[RECORDS FOR THE EXERCISE — start]
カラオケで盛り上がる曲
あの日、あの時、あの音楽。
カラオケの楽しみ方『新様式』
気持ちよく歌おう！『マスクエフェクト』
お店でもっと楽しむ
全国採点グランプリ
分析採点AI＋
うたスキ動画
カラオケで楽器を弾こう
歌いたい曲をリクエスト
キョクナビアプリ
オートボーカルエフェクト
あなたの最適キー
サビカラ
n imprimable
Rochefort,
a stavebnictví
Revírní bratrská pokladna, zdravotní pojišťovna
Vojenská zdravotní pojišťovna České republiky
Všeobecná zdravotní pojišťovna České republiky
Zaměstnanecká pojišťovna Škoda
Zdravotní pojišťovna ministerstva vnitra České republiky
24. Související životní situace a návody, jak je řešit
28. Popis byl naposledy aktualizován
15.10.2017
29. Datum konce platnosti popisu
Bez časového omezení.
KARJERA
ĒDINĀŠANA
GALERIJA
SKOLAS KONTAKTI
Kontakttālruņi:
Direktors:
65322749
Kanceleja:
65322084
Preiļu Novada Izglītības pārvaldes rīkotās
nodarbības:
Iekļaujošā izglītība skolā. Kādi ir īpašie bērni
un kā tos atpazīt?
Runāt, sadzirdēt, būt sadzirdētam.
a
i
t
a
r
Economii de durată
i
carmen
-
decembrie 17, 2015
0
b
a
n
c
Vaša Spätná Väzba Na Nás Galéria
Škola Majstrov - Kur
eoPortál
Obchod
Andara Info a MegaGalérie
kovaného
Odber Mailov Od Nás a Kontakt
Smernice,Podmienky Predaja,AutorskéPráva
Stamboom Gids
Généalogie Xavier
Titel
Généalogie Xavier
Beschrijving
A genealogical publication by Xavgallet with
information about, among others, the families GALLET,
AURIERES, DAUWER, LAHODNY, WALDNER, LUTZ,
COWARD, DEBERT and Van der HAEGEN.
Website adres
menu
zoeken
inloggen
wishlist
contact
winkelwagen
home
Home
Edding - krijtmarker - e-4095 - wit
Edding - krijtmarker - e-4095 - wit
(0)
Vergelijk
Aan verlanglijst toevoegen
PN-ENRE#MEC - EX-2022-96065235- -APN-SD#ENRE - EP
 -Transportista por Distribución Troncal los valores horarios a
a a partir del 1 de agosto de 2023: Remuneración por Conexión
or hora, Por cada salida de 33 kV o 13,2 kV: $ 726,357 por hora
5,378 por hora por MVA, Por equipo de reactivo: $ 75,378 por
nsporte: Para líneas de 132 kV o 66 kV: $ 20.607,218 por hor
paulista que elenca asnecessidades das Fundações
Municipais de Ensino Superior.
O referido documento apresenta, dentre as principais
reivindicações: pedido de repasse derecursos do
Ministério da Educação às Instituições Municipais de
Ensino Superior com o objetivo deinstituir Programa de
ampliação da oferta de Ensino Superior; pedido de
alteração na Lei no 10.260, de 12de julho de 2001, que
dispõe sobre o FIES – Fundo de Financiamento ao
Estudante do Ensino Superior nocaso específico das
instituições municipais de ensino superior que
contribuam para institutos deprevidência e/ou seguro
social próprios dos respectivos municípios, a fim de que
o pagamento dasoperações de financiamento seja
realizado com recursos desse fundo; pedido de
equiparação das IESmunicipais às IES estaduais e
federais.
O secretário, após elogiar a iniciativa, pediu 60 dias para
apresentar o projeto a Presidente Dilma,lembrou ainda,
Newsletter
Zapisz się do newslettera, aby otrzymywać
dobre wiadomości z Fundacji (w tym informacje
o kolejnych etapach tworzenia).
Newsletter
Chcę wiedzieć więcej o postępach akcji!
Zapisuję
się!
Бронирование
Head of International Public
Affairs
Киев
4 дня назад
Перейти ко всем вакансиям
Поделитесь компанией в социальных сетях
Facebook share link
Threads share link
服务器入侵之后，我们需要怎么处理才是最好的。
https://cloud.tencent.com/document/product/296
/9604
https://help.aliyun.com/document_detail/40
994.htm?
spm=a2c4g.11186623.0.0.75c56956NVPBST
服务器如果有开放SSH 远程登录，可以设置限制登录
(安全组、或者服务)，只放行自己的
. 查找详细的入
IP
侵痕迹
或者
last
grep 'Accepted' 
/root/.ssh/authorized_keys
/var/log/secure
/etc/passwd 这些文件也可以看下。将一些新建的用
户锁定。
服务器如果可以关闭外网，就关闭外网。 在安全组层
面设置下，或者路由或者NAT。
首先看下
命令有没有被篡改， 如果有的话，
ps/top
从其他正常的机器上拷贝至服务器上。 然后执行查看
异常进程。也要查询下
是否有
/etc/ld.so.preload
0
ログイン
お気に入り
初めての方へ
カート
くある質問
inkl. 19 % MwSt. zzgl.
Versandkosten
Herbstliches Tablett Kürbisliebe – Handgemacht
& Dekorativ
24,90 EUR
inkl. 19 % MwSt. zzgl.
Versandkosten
[RECORDS FOR THE EXERCISE — finish]
-- PROBLEM STATEMENT --
All entries must be given again exactly.

-- ANSWER SPACE --
カラオケで盛り上がる曲
あの日、あの時、あの音楽。
カラオケの楽しみ方『新様式』
気持ちよく歌おう！『マスクエフェクト』
お店でもっと楽しむ
全国採点グランプリ
分析採点AI＋
うたスキ動画
カラオケで楽器を弾こう
歌いたい曲をリクエスト
キョクナビアプリ
オートボーカルエフェクト
あなたの最適キー
サビカラ
n imprimable
Rochefort,
a stavebnictví
Revírní bratrská pokladna, zdravotní pojišťovna
Vojenská zdravotní pojišťovna České republiky
Všeobecná zdravotní pojišťovna České republiky
Zaměstnanecká pojišťovna Škoda
Zdravotní pojišťovna ministerstva vnitra České republiky
24. Související životní situace a návody, jak je řešit
28. Popis byl naposledy aktualizován
15.10.2017
29. Datum konce platnosti popisu
Bez časového omezení.
KARJERA
ĒDINĀŠANA
GALERIJA
SKOLAS KONTAKTI
Kontakttālruņi:
Direktors:
65322749
Kanceleja:
65322084
Preiļu Novada Izglītības pārvaldes rīkotās
nodarbības:
Iekļaujošā izglītība skolā. Kādi ir īpašie bērni
un kā tos atpazīt?
Runāt, sadzirdēt, būt sadzirdētam.
a
i
t
a
r
Economii de durată
i
carmen
-
decembrie 17, 2015
0
b
a
n
c
Vaša Spätná Väzba Na Nás Galéria
Škola Majstrov - Kur
eoPortál
Obchod
Andara Info a MegaGalérie
kovaného
Odber Mailov Od Nás a Kontakt
Smernice,Podmienky Predaja,AutorskéPráva
Stamboom Gids
Généalogie Xavier
Titel
Généalogie Xavier
Beschrijving
A genealogical publication by Xavgallet with
information about, among others, the families GALLET,
AURIERES, DAUWER, LAHODNY, WALDNER, LUTZ,
COWARD, DEBERT and Van der HAEGEN.
Website adres
menu
zoeken
inloggen
wishlist
contact
winkelwagen
home
Home
Edding - krijtmarker - e-4095 - wit
Edding - krijtmarker - e-4095 - wit
(0)
Vergelijk
Aan verlanglijst toevoegen
PN-ENRE#MEC - EX-2022-96065235- -APN-SD#ENRE - EP
 -Transportista por Distribución Troncal los valores horarios a
a a partir del 1 de agosto de 2023: Remuneración por Conexión
or hora, Por cada salida de 33 kV o 13,2 kV: $ 726,357 por hora
5,378 por hora por MVA, Por equipo de reactivo: $ 75,378 por
nsporte: Para líneas de 132 kV o 66 kV: $ 20.607,218 por hor
paulista que elenca asnecessidades das Fundações
Municipais de Ensino Superior.
O referido documento apresenta, dentre as principais
reivindicações: pedido de repasse derecursos do
Ministério da Educação às Instituições Municipais de
Ensino Superior com o objetivo deinstituir Programa de
ampliação da oferta de Ensino Superior; pedido de
alteração na Lei no 10.260, de 12de julho de 2001, que
dispõe sobre o FIES – Fundo de Financiamento ao
Estudante do Ensino Superior nocaso específico das
instituições municipais de ensino superior que
contribuam para institutos deprevidência e/ou seguro
social próprios dos respectivos municípios, a fim de que
o pagamento dasoperações de financiamento seja
realizado com recursos desse fundo; pedido de
equiparação das IESmunicipais às IES estaduais e
federais.
O secretário, após elogiar a iniciativa, pediu 60 dias para
apresentar o projeto a Presidente Dilma,lembrou ainda,
Newsletter
Zapisz się do newslettera, aby otrzymywać
dobre wiadomości z Fundacji (w tym informacje
o kolejnych etapach tworzenia).
Newsletter
Chcę wiedzieć więcej o postępach akcji!
Zapisuję
się!
Бронирование
Head of International Public
Affairs
Киев
4 дня назад
Перейти ко всем вакансиям
Поделитесь компанией в социальных сетях
Facebook share link
Threads share link
服务器入侵之后，我们需要怎么处理才是最好的。
https://cloud.tencent.com/document/product/296
/9604
https://help.aliyun.com/document_detail/40
994.htm?
spm=a2c4g.11186623.0.0.75c56956NVPBST
服务器如果有开放SSH 远程登录，可以设置限制登录
(安全组、或者服务)，只放行自己的
. 查找详细的入
IP
侵痕迹
或者
last
grep 'Accepted' 
/root/.ssh/authorized_keys
/var/log/secure
/etc/passwd 这些文件也可以看下。将一些新建的用
户锁定。
服务器如果可以关闭外网，就关闭外网。 在安全组层
面设置下，或者路由或者NAT。
首先看下
命令有没有被篡改， 如果有的话，
ps/top
从其他正常的机器上拷贝至服务器上。 然后执行查看
异常进程。也要查询下
是否有
/etc/ld.so.preload
0
ログイン
お気に入り
初めての方へ
カート
くある質問
inkl. 19 % MwSt. zzgl.
Versandkosten
Herbstliches Tablett Kürbisliebe – Handgemacht
& Dekorativ
24,90 EUR
inkl. 19 % MwSt. zzgl.
Versandkosten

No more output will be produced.